Anmeldewoche an der Willy-Brandt-Gesamtschule beginnt am Samstag

Eltern, die ihre Kinder gerne für das kommende Schuljahr an der WBGE anmelden möchten, sowie Schülerinnen und Schüler, die sich für die Oberstufe der WBGE anmelden möchten, sind herzlich eingeladen, uns in unserer Anmeldewoche zu besuchen.

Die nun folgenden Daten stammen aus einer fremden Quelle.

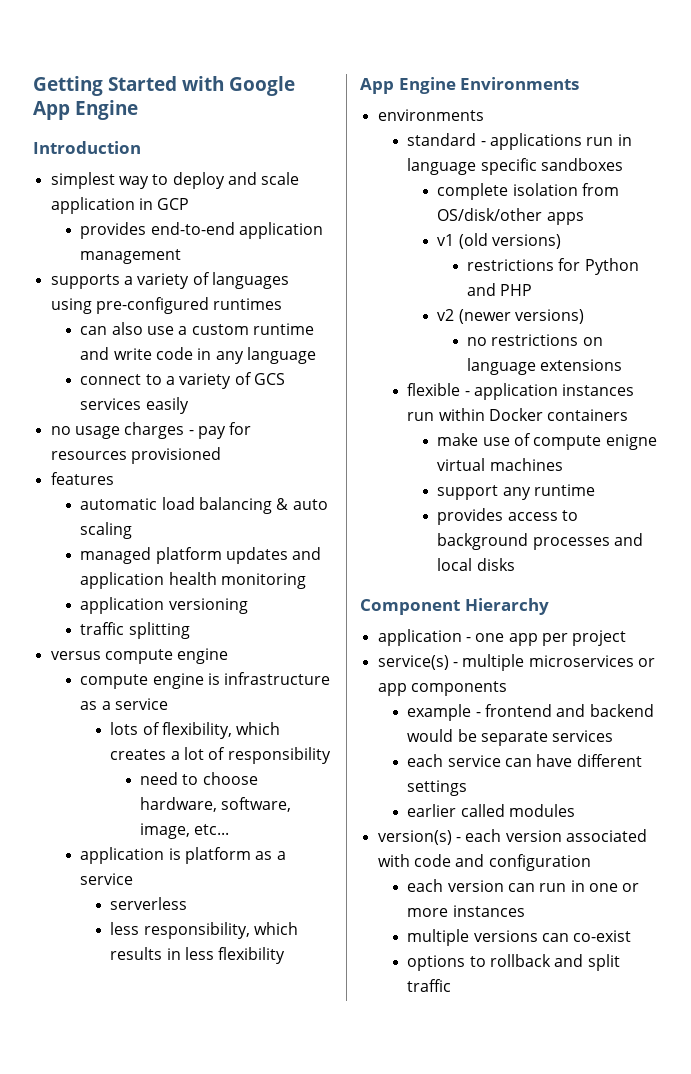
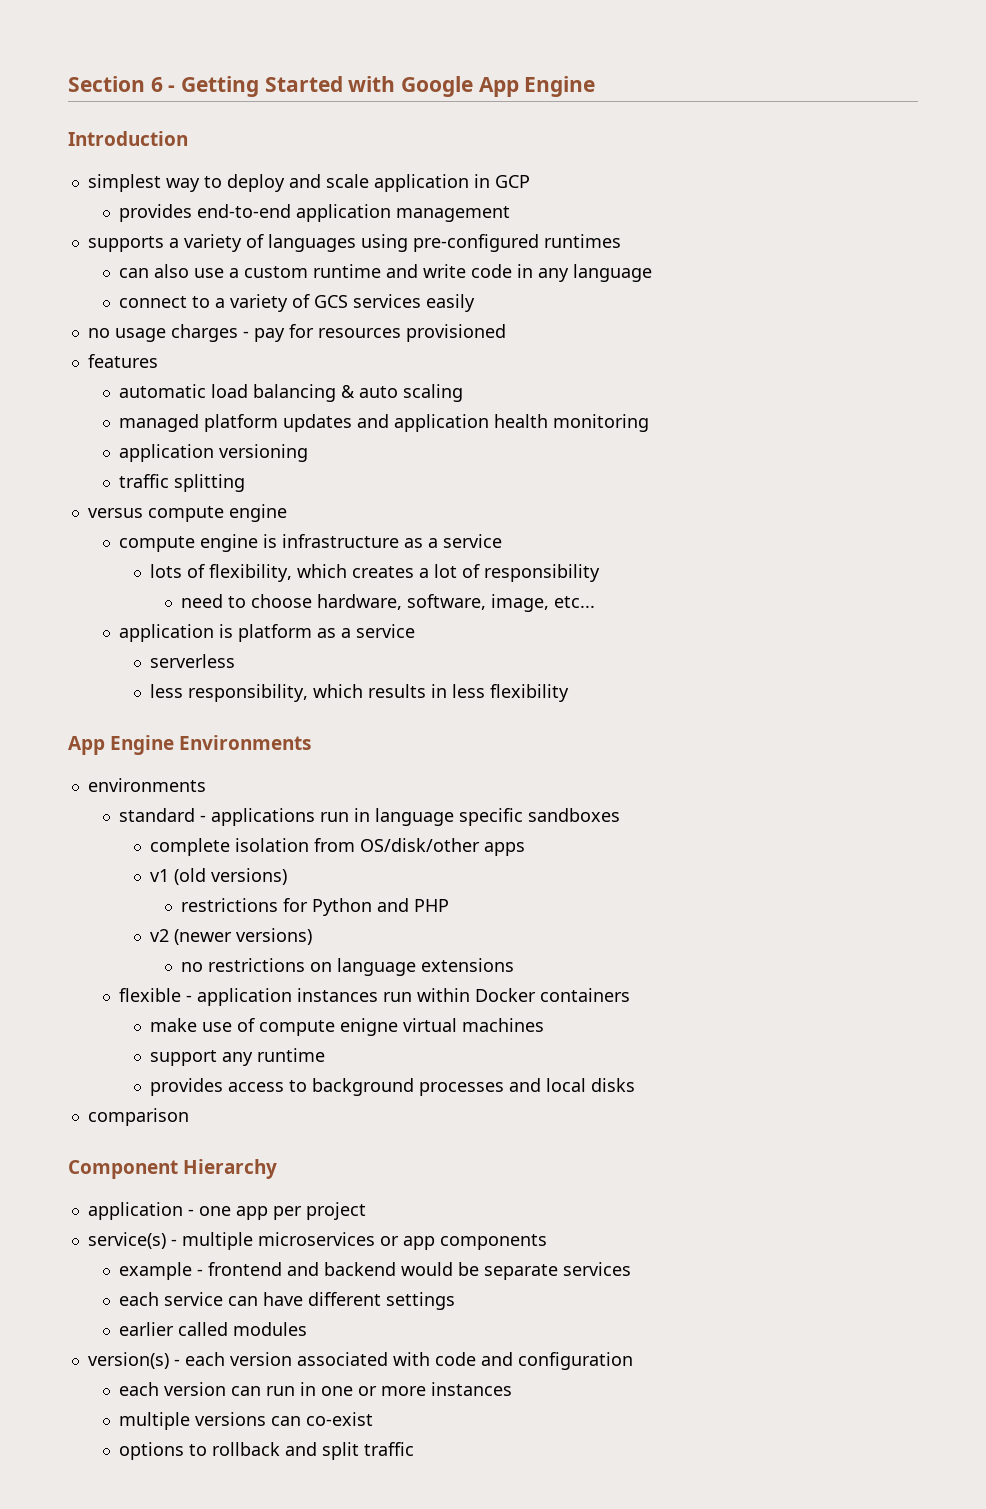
(33, 86) none -> [68,76,176,92] Section 6 -
(515, 564) none -> [87,1108,189,1126] // comparison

Die Anmeldeunterlagen sind zu finden auf der Schul-Homepage mit einem Klick auf den Anmeldebutton.

Die Anmeldungen für den 5. Jahrgang finden von Samstag, 11.02.2023, bis Donnerstag, 16.02.2023, in der Abteilung 5-7 zu folgenden Zeiten statt:
Sa. 11.02.2023, 09.00 Uhr – 14.00 Uhr
Mo. 13.02.2023, 08.00 Uhr – 12.00 Uhr
Di. 14.02.2023, 08.00 Uhr – 12.00 Uhr
Mi. 15.02.2023, 08.00 Uhr – 12.00 Uhr und 14.00 Uhr – 18.00 Uhr
Do. 16.02.2023, 08.00 Uhr – 12.00 Uhr

Für die Anmeldungen zum 5. Jahrgang müssen die Eltern das letzte Grundschulzeugnis, das Übergangsprotokoll, die Geburtsurkunde und den Impfpass mitbringen.

Die Anmeldung für die gymnasiale Oberstufe erfolgt für die Schülerinnen und Schüler der Willy-Brandt-Gesamtschule über die Klassenleitungen des 10. Schuljahres und über die Onlineanmeldung (siehe auch Anmeldebutton auf unserer Homepage!).
Schülerinnen und Schüler anderer Schulen müssen sich für das Schuljahr 2023/24 in der Woche vom 13.02.23 bis 17.02.23 jeweils von 8:00 bis 12:00 Uhr und am Mittwoch zusätzlich von 15:00 bis 18:00 Uhr im Oberstufengebäude anmelden:
Mo. 13.02.2023, 08.00 Uhr – 12.00 Uhr
Di. 14.02.2023, 08.00 Uhr – 12.00 Uhr
Mi. 15.02.2023, 08.00 Uhr – 12.00 Uhr und 15.00 Uhr – 18.00 Uhr
Do. 16.02.2023, 08.00 Uhr – 12.00 Uhr
Fr. 17.02.2023, 08.00 Uhr – 12.00 Uhr

Schülerinnen und Schüler, die sich für die Oberstufe der WBGE anmelden möchten, bringen bitte das Original und eine Kopie des letzten Zeugnisses, die Geburtsurkunde (Familienbuch) und den Impfpass mit. Bitte nicht die Anmeldung unter Schüler-Online und den Ausdruck des unterschriebenen Schüler-Online-Anmeldeformulars (ggf. mit Unterschrift der Erziehungsberechtigten) vergessen.




Erste-Hilfe-Kurs für die Schüler und Schülerinnen der 10. Jahrgangsstufe der Willy-Brandt-Gesamtschule

Foto: C. Bautz

An der Willy-Brandt-Gesamtschule finden zurzeit Erste-Hilfe-Kurse im 10. Jahrgang statt. Angeboten werden die Kurse vom Deutschen Roten Kreuz unter der Leitung von Lehrerin Christina Bautz (Ausbilderin).

Ziel der Ausbildung ist es, den Jugendlichen Kenntnisse, Fertigkeiten und Fähigkeiten für Notfallsituationen zu vermitteln, um fach- und sachgerecht helfen zu können. Schüler lernen, anderen und vielleicht sich selbst im Ernstfall zu helfen. Mit Freunden macht Erste Hilfe noch mehr Spaß.

Die Erste-Hilfe-Kurse finden während der Unterrichtszeit statt und bringen Abwechslung in den Schulalltag. Die Teilnehmer erhalten eine Teilnahmebescheinigung, die für sämtliche Führerscheinklassen, für Übungsleiter- und Trainerscheine sowie für Jugendgruppenleiterscheine genutzt werden kann.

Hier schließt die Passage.